2024-04-30 11:51:36,629 DEBUG worker.py:378 – client gRPC channel state change: ChannelConnectivity.IDLE

2024-04-30 11:51:36,831 DEBUG worker.py:378 – client gRPC channel state change: ChannelConnectivity.CONNECTING

2024-04-30 11:51:36,836 DEBUG worker.py:378 – client gRPC channel state change: ChannelConnectivity.READY

2024-04-30 11:51:36,837 DEBUG worker.py:818 – Pinging server.

SIGTERM handler is not set because current thread is not the main thread.

2024-04-30 11:52:19,358 DEBUG dataclient.py:333 – Recoverable error in data channel.

2024-04-30 11:52:19,358 DEBUG dataclient.py:334 – <_MultiThreadedRendezvous of RPC that terminated with:

status = StatusCode.UNAVAILABLE

details = “Socket closed”

debug_error_string = “UNKNOWN:Error received from peer {created_time:“2024-04-30T11:52:19.358331754+00:00”, grpc_status:14, grpc_message:“Socket closed”}”

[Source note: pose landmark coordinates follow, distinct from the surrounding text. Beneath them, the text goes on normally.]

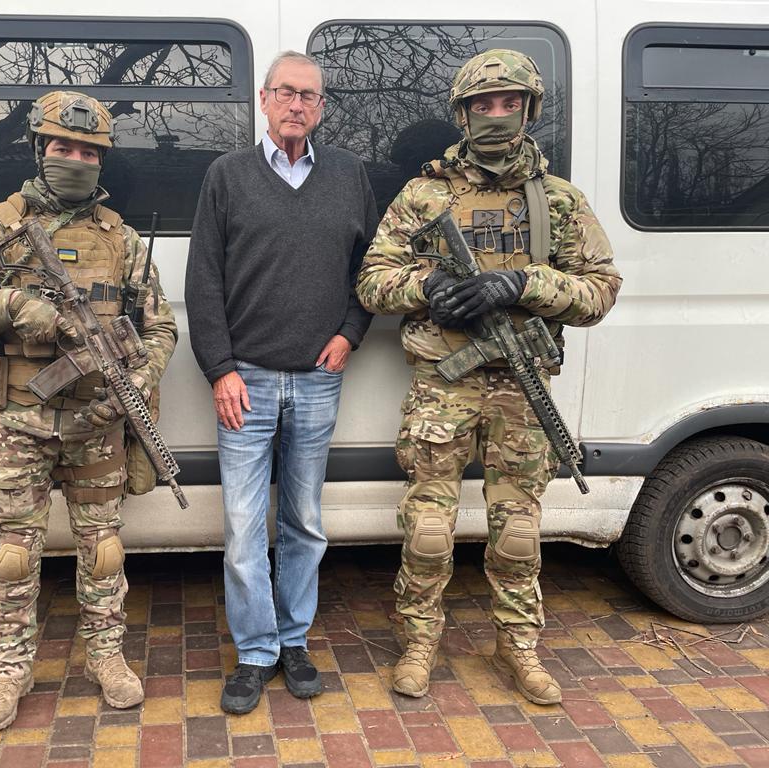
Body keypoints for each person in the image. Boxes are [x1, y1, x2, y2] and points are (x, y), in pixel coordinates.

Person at [356, 50, 621, 705]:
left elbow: (600, 290)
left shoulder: (558, 201)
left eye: (509, 103)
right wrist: (431, 286)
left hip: (521, 385)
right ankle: (419, 643)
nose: (496, 115)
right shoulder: (425, 194)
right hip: (443, 386)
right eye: (483, 104)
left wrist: (525, 282)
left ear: (528, 110)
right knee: (427, 526)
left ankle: (519, 648)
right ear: (464, 113)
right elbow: (372, 280)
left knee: (518, 528)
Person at [0, 90, 177, 729]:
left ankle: (106, 656)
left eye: (89, 151)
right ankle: (8, 671)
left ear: (103, 160)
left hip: (98, 423)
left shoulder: (121, 239)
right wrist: (14, 306)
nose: (76, 159)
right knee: (15, 552)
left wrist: (140, 374)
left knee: (104, 549)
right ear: (40, 149)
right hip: (20, 423)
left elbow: (161, 326)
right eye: (63, 147)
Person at [185, 51, 378, 714]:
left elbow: (371, 269)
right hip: (247, 381)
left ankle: (294, 640)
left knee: (303, 521)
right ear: (264, 101)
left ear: (321, 108)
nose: (298, 105)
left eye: (310, 96)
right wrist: (220, 369)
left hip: (318, 381)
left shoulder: (350, 176)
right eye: (286, 93)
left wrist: (350, 332)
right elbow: (202, 280)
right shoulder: (227, 176)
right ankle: (256, 651)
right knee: (244, 525)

2024-04-30 11:52:19,359 DEBUG worker.py:818 – Pinging server.

2024-04-30 11:52:19,361 ERROR dataclient.py:330 – Unrecoverable error in data channel.

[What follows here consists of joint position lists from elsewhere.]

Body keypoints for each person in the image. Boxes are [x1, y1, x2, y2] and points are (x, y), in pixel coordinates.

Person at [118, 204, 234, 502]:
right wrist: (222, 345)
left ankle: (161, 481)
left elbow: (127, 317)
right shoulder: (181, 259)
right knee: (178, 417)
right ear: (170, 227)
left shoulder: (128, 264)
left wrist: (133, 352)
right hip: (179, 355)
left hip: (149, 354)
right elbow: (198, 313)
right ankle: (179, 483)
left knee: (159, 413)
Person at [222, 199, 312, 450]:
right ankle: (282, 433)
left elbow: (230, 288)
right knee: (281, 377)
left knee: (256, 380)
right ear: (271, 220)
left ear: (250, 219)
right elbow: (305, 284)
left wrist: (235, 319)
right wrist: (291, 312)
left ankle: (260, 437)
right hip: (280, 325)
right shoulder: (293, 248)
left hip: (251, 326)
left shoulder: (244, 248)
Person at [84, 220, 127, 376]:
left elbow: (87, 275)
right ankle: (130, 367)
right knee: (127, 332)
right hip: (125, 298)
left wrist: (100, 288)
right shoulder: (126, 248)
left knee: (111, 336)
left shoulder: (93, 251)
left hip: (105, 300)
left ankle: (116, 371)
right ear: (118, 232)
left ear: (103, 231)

2024-04-30 11:52:19,361 DEBUG dataclient.py:331 – <_MultiThreadedRendezvous of RPC that terminated with:

status = StatusCode.NOT_FOUND

details = “Attempted to reconnect a session that has already been cleaned up”

debug_error_string = “UNKNOWN:Error received from peer {created_time:“2024-04-30T11:52:19.360925106+00:00”, grpc_status:5, grpc_message:“Attempted to reconnect a session that has already been cleaned up”}”

2024-04-30 11:52:19,361 DEBUG dataclient.py:285 – Shutting down data channel.